After initialization, skillshare auto-detects project mode whenever you cd into this directory. No -p flag needed for subsequent commands.

You can also specify targets directly:

skillshare init -p --targets claude-code,cursor

Step 2: Create Local Skills

Create skills manually or with skillshare new:

# Using skillshare new
skillshare new my-skill -p

# Or manually
mkdir -p .skillshare/skills/my-skill
cat > .skillshare/skills/my-skill/SKILL.md << 'EOF'
---
name: my-skill
description: Project-specific coding guidelines
---
# My Skill

Your skill content here...
EOF

Step 3: Install Remote Skills

Install skills from GitHub into the project:

skillshare install anthropics/skills/skills/pdf -p
skillshare install github.com/team/shared-skills/review -p

Remote skills are:

  • Installed to .skillshare/skills/<name>/
  • Recorded in .skillshare/config.yaml under skills:
  • Added to .skillshare/.gitignore (cloned content not committed)

Step 4: Sync to Targets

skillshare sync

Creates symlinks from .skillshare/skills/ to each target directory.
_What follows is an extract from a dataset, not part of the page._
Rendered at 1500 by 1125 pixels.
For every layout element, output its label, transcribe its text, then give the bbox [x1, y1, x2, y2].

Auto-detects project mode.

Step 5: Commit to Version Control

git add .skillshare/
git commit -m "Add project-level skills"

What gets committed:

  • .skillshare/config.yaml — targets and remote skill list
  • .skillshare/.gitignore — ignore patterns for cloned skills
  • .skillshare/skills/<local-skills>/ — local skill content

What's ignored:

  • Remote skill directories (re-installed from config)
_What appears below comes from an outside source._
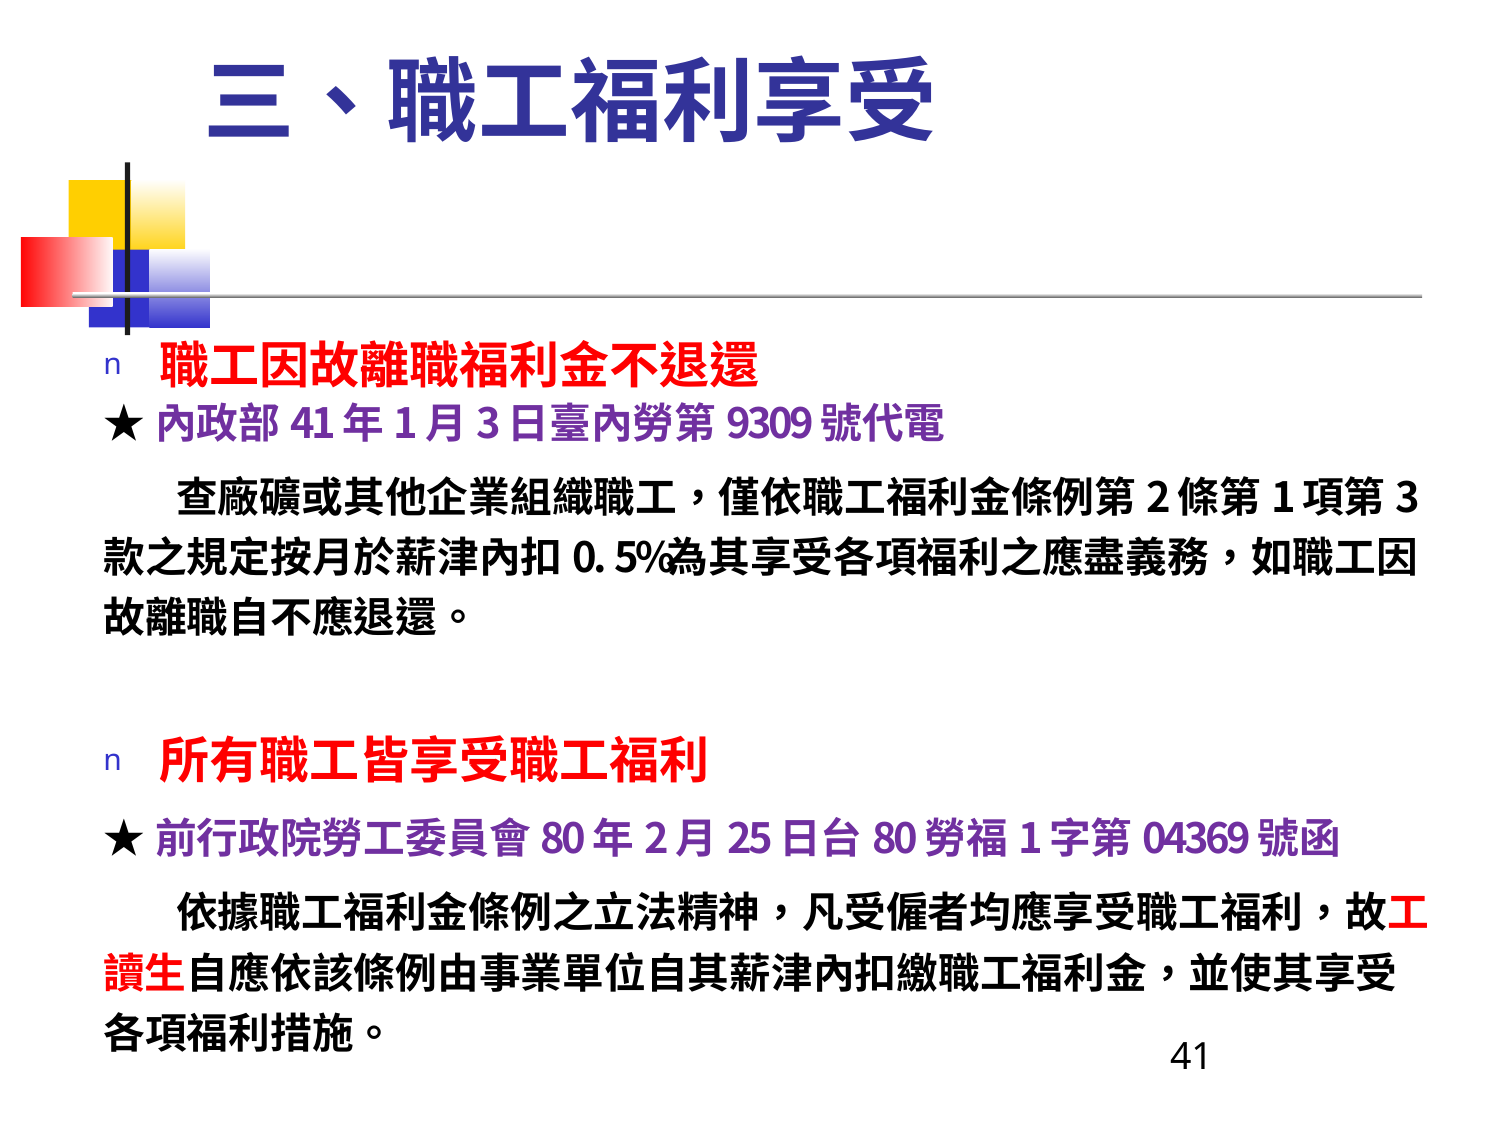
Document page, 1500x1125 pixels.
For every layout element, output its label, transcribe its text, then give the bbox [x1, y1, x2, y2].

New Team Member Onboarding

Without skillshare

  1. Clone the repo
  2. Read the README to find which skills to install
  3. Manually copy or install each skill
  4. Configure each AI CLI tool separately
  5. Hope you didn't miss anything

With skillshare

git clone github.com/team/my-project
cd my-project
skillshare install -p && skillshare sync

Done. All project skills are installed and synced. skillshare install -p (no URL) reads .skillshare/config.yaml and installs all listed remote skills automatically.


Custom Target Paths

Targets support both known names and custom paths:

# .skillshare/config.yaml
targets:
- claude-code # Known name → .claude/skills/
- cursor # Known name → .cursor/skills/
- name: custom-tool # Custom path
path: ./tools/ai/skills # Relative to project root
- name: another-tool
path: ~/global/path/skills # Absolute path with ~ expansion

Full Config Example

targets:
- claude-code
- cursor
- name: windsurf
path: .windsurf/skills

skills:
- name: pdf
source: anthropic/skills/pdf
- name: code-review
source: github.com/team/skills/code-review

Coexistence with Global Mode

Project and global (organization) skills work independently:

Organization level                  Project level
~/.config/skillshare/skills/ .skillshare/skills/
├── personal-skill/ ├── project-skill/
└── _company-std/ └── remote-skill/
│ │
▼ ▼
~/.claude/skills/ .claude/skills/
(system-wide targets) (project-local targets)
  • Project targets are project-local (e.g., .claude/skills/ inside the project)
  • Organization targets are system-wide (e.g., ~/.claude/skills/)
  • They don't conflict — different directories, different scope

Real-World Example: Alice's Two Projects

Alice works on a finance app and a marketing dashboard. She has:

  • Organization skills: Company coding standards, security audit (available everywhere)
  • Finance project skills: Regulatory compliance, financial API conventions
  • Marketing project skills: Analytics patterns, A/B testing guidelines
cd ~/finance-app
skillshare status # Shows finance project skills + org skills in system-wide targets

cd ~/marketing-dash
skillshare status # Shows marketing project skills + same org skills

Each project gets its own context, while organization standards apply globally.